Albert Camus’nun “Mutlu Ölüm” romanı, ölümünden yıllar sonra yayınlanmış. Okuyucu ile roman arasına yıllarca bir “Yabancı” girmiş. Bu romanının okunmasını istememiş belki de Camus, anlatacaklarını başka eserlerinde anlatmış.“Mutlu Ölüm” romanındaki aromanın önemli bir kısmını “Yabancı” adını verdiği romanında kullanmış. Siz bu romanı okuduğunuz da ne düşünürsünüz bilmem, ama ben yaşadığı hayatı bir kere olsun sorgulayan insanların, bu romanda bulacaklarından rahatsız olacağına eminim.
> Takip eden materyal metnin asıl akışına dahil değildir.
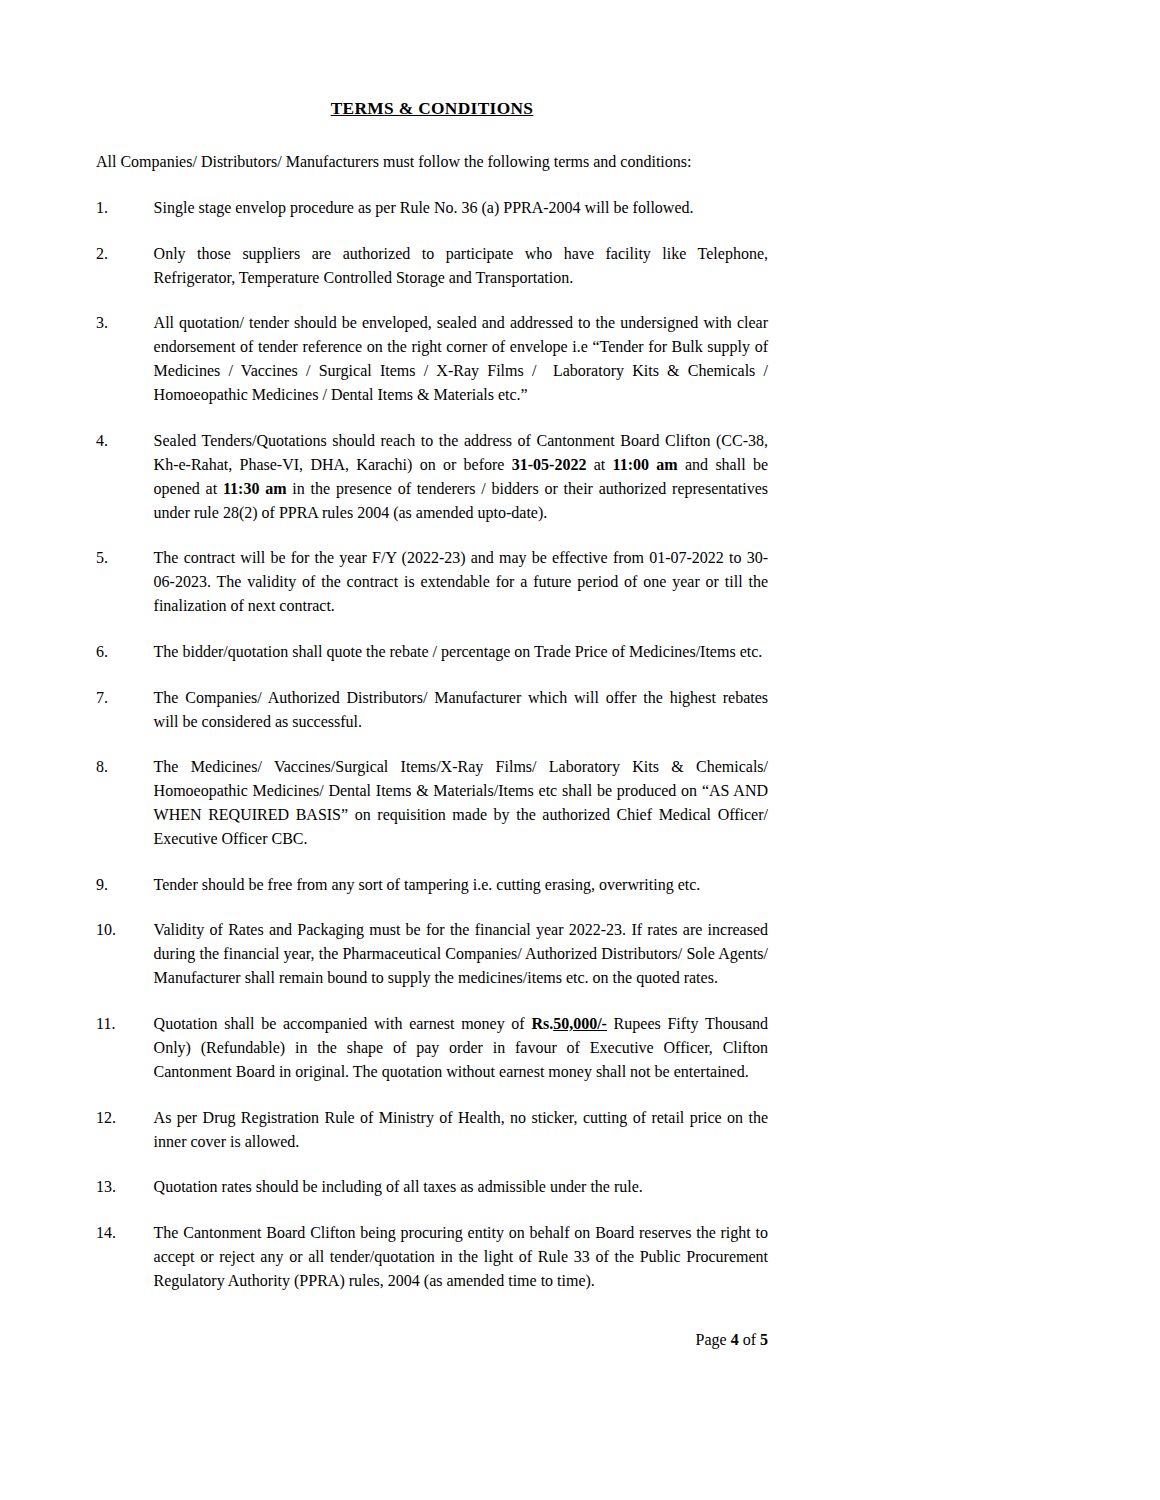TERMS & CONDITIONS
All Companies/ Distributors/ Manufacturers must follow the following terms and conditions:
Single stage envelop procedure as per Rule No. 36 (a) PPRA-2004 will be followed.
Only those suppliers are authorized to participate who have facility like Telephone, Refrigerator, Temperature Controlled Storage and Transportation.
All quotation/ tender should be enveloped, sealed and addressed to the undersigned with clear endorsement of tender reference on the right corner of envelope i.e “Tender for Bulk supply of Medicines / Vaccines / Surgical Items / X-Ray Films / Laboratory Kits & Chemicals / Homoeopathic Medicines / Dental Items & Materials etc.”
Sealed Tenders/Quotations should reach to the address of Cantonment Board Clifton (CC-38, Kh-e-Rahat, Phase-VI, DHA, Karachi) on or before 31-05-2022 at 11:00 am and shall be opened at 11:30 am in the presence of tenderers / bidders or their authorized representatives under rule 28(2) of PPRA rules 2004 (as amended upto-date).
The contract will be for the year F/Y (2022-23) and may be effective from 01-07-2022 to 30-06-2023. The validity of the contract is extendable for a future period of one year or till the finalization of next contract.
The bidder/quotation shall quote the rebate / percentage on Trade Price of Medicines/Items etc.
The Companies/ Authorized Distributors/ Manufacturer which will offer the highest rebates will be considered as successful.
The Medicines/ Vaccines/Surgical Items/X-Ray Films/ Laboratory Kits & Chemicals/ Homoeopathic Medicines/ Dental Items & Materials/Items etc shall be produced on “AS AND WHEN REQUIRED BASIS” on requisition made by the authorized Chief Medical Officer/ Executive Officer CBC.
Tender should be free from any sort of tampering i.e. cutting erasing, overwriting etc.
Validity of Rates and Packaging must be for the financial year 2022-23. If rates are increased during the financial year, the Pharmaceutical Companies/ Authorized Distributors/ Sole Agents/ Manufacturer shall remain bound to supply the medicines/items etc. on the quoted rates.
Quotation shall be accompanied with earnest money of Rs.50,000/- Rupees Fifty Thousand Only) (Refundable) in the shape of pay order in favour of Executive Officer, Clifton Cantonment Board in original. The quotation without earnest money shall not be entertained.
As per Drug Registration Rule of Ministry of Health, no sticker, cutting of retail price on the inner cover is allowed.
Quotation rates should be including of all taxes as admissible under the rule.
The Cantonment Board Clifton being procuring entity on behalf on Board reserves the right to accept or reject any or all tender/quotation in the light of Rule 33 of the Public Procurement Regulatory Authority (PPRA) rules, 2004 (as amended time to time).
Page 4 of 5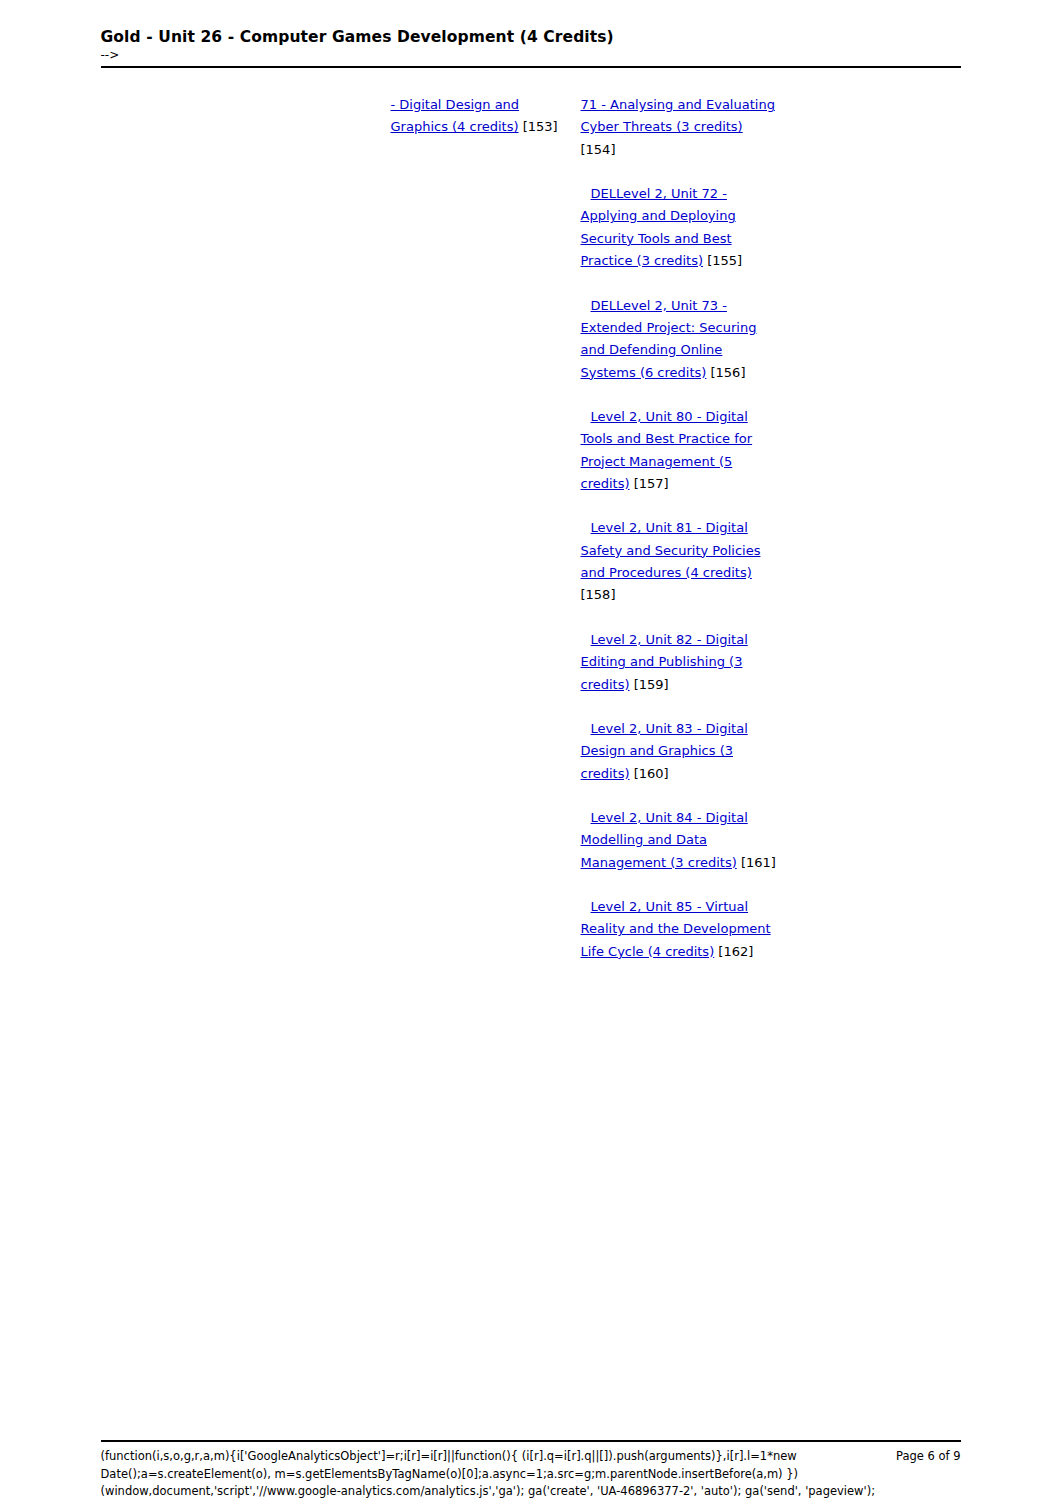Gold - Unit 26 - Computer Games Development (4 Credits)
-->
- Digital Design and Graphics (4 credits) [153]
71 - Analysing and Evaluating Cyber Threats (3 credits) [154]
DELLevel 2, Unit 72 - Applying and Deploying Security Tools and Best Practice (3 credits) [155]
DELLevel 2, Unit 73 - Extended Project: Securing and Defending Online Systems (6 credits) [156]
Level 2, Unit 80 - Digital Tools and Best Practice for Project Management (5 credits) [157]
Level 2, Unit 81 - Digital Safety and Security Policies and Procedures (4 credits) [158]
Level 2, Unit 82 - Digital Editing and Publishing (3 credits) [159]
Level 2, Unit 83 - Digital Design and Graphics (3 credits) [160]
Level 2, Unit 84 - Digital Modelling and Data Management (3 credits) [161]
Level 2, Unit 85 - Virtual Reality and the Development Life Cycle (4 credits) [162]
Page 6 of 9
(function(i,s,o,g,r,a,m){i['GoogleAnalyticsObject']=r;i[r]=i[r]||function(){ (i[r].q=i[r].q||[]).push(arguments)},i[r].l=1*new Date();a=s.createElement(o), m=s.getElementsByTagName(o)[0];a.async=1;a.src=g;m.parentNode.insertBefore(a,m) })(window,document,'script','//www.google-analytics.com/analytics.js','ga'); ga('create', 'UA-46896377-2', 'auto'); ga('send', 'pageview');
Çünkü yeni bir şey okumayacaklar, Camus onlara bildikleri ama kendilerinden sakladıkları bir gerçeği anlatacak sadece. O halde son söz olarak diyelim ki; ölüm kaçınılmazsa, hayatta gerçek mutluluğu yakalamaya bakın. Size göre gerçek mutluluk ne demekse.
“Yola çıkmak, bu yalnızlığı elde etmek zorundaydım, karşılaştırılacak olanları, ki bunlar güneşti, gözyaşlarıydı, bu yalnızlık ortamında içimde karşılaştırabildim. Evet, insan olarak mutluyum.”